おそらく、意識が朦朧としていると思われる。
死んでいないのは、与えられた力のおかげだろう。
「――貴様、よくもこのアテーナーを侮辱したな!」
自らの出自を馬鹿にされたせいか、杏との戦いを止めたにも関わらず無視されたことか、もしくは両方か。
アテーナーは顔を真っ赤にして、激昂した。
「だーかーらー、なんであんたみたいな愉快な神の言うことを聞かなきゃいけないのかって聞いてんのよ!」
「許さん。
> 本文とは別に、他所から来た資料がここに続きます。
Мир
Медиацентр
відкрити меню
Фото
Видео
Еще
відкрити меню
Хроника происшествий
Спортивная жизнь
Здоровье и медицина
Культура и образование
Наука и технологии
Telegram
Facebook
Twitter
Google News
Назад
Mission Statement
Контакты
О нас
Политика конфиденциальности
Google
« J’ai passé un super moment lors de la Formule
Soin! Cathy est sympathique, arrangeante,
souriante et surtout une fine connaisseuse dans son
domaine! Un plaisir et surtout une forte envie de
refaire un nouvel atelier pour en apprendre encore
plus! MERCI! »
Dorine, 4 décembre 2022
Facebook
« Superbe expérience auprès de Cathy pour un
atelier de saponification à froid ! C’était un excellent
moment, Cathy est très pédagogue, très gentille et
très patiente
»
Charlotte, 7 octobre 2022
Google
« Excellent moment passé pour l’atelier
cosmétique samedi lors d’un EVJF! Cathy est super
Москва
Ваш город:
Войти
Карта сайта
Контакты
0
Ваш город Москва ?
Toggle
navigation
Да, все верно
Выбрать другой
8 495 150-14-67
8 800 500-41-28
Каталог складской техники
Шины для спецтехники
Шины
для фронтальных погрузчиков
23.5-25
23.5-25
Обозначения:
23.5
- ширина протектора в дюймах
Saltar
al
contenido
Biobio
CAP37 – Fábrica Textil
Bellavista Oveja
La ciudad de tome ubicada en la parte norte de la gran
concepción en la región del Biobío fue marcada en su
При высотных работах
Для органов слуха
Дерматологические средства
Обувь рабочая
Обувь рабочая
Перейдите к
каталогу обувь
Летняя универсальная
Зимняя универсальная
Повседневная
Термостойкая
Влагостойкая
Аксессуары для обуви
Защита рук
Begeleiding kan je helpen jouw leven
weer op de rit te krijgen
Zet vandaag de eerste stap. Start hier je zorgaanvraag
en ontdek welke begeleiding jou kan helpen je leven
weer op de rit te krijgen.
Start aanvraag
お前たちとの戦いは別世界で行おうと思ったが、この場で殺してやろう!」
「やれるもんならやってみなさい! そうだ、あんたの頭をかち割ってあげる。中から何が出てくるか楽しみねぇ!」
「――貴様っ!」
アテーナーが怒りに任せて動こうとして、動けなかった。
「なぁに? 動いてみなさいよ、なにビビって止まっちゃってるの?」
聖剣さんの挑発する声に、アテーナーは睨むが、動けない。
その理由は、アテーナーを無数の聖剣が覆い尽くしている。
一本一本が聖剣さんよりも力は劣っているが、いくら神でも痛手を負わせるには十分すぎた。
「神ならこんな状況でも前に進むんじゃないの? ほら、やってみなさいって、頑張れ、頑張れ」
「――我を侮辱するな! ――アイギス!」
アテーナーが叫ぶと、大きな盾が現れる。
左腕に盾を持ち、肩まで鎧で覆われた姿は戦乙女だ。
アテーナーは、思い切り盾を地面にぶつけると衝撃波を生み、聖剣を弾き飛ばした。
「そのくらいで終わらないわよ。私はしつこいんだから」
聖剣さんは指をタクトのように振るうと、聖剣が列を作ってアテーナーを襲う。
「ちっ、追尾するのか、面倒なことだ」
アテーナーはランスを虚空から取り出し握ると、聖剣を叩き落とし、盾で防いだ。
一本、一本、確実に砕き、へし折っていく。
「ガープ! 杏を回収しろ! ここは一度退く!」
「おい、マジかよ。俺はこいつを」
「戦わず傍観していたのだ、文句を言うな!」
「ちっ、わーったよ。じゃあな、由良夏樹!」
アテーナーが聖剣を弾きながら、ガープに命じる。
ガープは不服そうにしながらも、従った。
地面を蹴ると、あっという間に杏を抱き抱え、大きく飛ぶ。
「あ、待ちなさい!」
「誰が待つかよ。由良夏樹、続きは異世界でやろうぜ。――ひと足先に待ってるぜ!」
「待ちなさいよ! 何にも戦ってないお前が、見逃してやるみたいな感じで消えていくんじゃないわよ!」
ガープは消えた。
気配もなにもなくなった。
「由良夏樹と、その剣よ。お前たちの力は理解した。神を殺せる力はあるだろうが、我には及ぶまい。我もまたお前たち程度に力をすべて出すことはない」
すべての剣を叩き落としたアテーナーも空に浮く。
「ふざけるな、ブス置いてけ! あのブス置いていきなさいよ!!」
「我は宣言しよう」
「聞きなさいよ!」
「我は新たな神々と組み、新たな神話を作り上げる」
「誰もそんなこと聞いてないわよ!」
「父ゼウスの頭が割られて生まれた処女神などもううんざりだ! 我は新たな神話を作り上げ、真っ当な生まれの乙女として、毎日合コン三昧のパーティーピーポーになるのだ!」
「そんなくだらない理由が行動理由で、あんたそれでいいの!?」
「無論! 我だって少女漫画のような恋をしたい!」
「少女漫画のような恋をしたけりゃ、合コン三昧は諦めなさいよ!」
「嫌だ! 我はかつて得られなかった素晴らしき青春を手に入れるのだ!」
そう高々に宣言すると、アテーナーは消えた。
「……恐ろしい神ね。まさかあんなくだらない理由を堂々と語るなんて」
(う、うん。なんかちょっと同情しそうになったけど)
「あのブスは逃すし、神たちはいつの間にかいなくなってるし、ああっ、もうすっきりしないわ!」
不満そうな聖剣さんは、肉体の主導権を夏樹に返した。
夏樹は身体を伸ばす。
自分とは戦い方が違う聖剣さんに使われた肉体は、疲労と疲弊が蓄積されていた。